1 to 4 are photographs showing the results of electrophoresis after RT-PCR of IL4, IL6, IL13 and TNF-α, respectively, from total RNA of human HMC-1 cells treated with a therapeutic agent according to the present invention.

5 is a chart showing the concentration of TNF-α in human HMC-1 cell culture treated with a therapeutic agent according to the present invention.

6 is a chart showing the concentration of histamine in human HMC-1 cell culture treated with a therapeutic agent according to the present invention.

Figure 7 is a photograph of the results of electrophoresis after performing RT-PCR of IL6 in a treatment animal tissue treated with the present invention.

Figure 8 is a chart showing the change in the concentration of IgE in serum with time in the experimental animals treated with the present invention.

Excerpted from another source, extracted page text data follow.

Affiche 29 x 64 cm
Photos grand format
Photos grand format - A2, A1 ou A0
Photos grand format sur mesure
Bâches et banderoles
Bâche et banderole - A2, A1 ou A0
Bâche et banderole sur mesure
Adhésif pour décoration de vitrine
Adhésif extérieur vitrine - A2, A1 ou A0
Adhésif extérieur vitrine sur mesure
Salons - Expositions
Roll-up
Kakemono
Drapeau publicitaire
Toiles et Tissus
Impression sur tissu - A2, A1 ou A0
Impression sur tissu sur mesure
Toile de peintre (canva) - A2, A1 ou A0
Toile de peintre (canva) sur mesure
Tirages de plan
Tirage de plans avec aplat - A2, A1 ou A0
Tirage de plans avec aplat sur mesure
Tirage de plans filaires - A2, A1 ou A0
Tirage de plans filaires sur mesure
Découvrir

9 is a chart showing the concentration of IL-6 in serum in experimental animals treated with a therapeutic agent according to the present invention.

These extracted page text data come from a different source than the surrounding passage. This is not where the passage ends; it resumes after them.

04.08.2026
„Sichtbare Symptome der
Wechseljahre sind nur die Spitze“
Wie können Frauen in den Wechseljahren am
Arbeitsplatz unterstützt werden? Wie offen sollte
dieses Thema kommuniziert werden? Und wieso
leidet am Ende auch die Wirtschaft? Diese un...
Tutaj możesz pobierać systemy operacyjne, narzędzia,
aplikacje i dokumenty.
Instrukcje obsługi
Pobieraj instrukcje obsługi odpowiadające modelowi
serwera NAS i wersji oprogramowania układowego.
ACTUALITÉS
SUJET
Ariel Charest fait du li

10 is a chart showing the concentration of IgG2a in serum in experimental animals treated with a therapeutic agent according to the present invention.

11 is a chart showing the concentration of IL-13 in the tissue separation culture solution of experimental animals treated with a therapeutic agent according to the present invention.

Claims (4)

Atopic dermatitis treatment composition containing illite as an active ingredient. The method of claim 1, A composition for treating atopic dermatitis, further comprising sewage extract as an active ingredient. The method according to claim 1 or 2, A composition for treating atopic dermatitis, further comprising a leaf extract as an active ingredient. The method of claim 2 or 3, The extract is a composition for treating atopic dermatitis, characterized in that obtained by cold water extraction, hot water extraction or solvent extraction.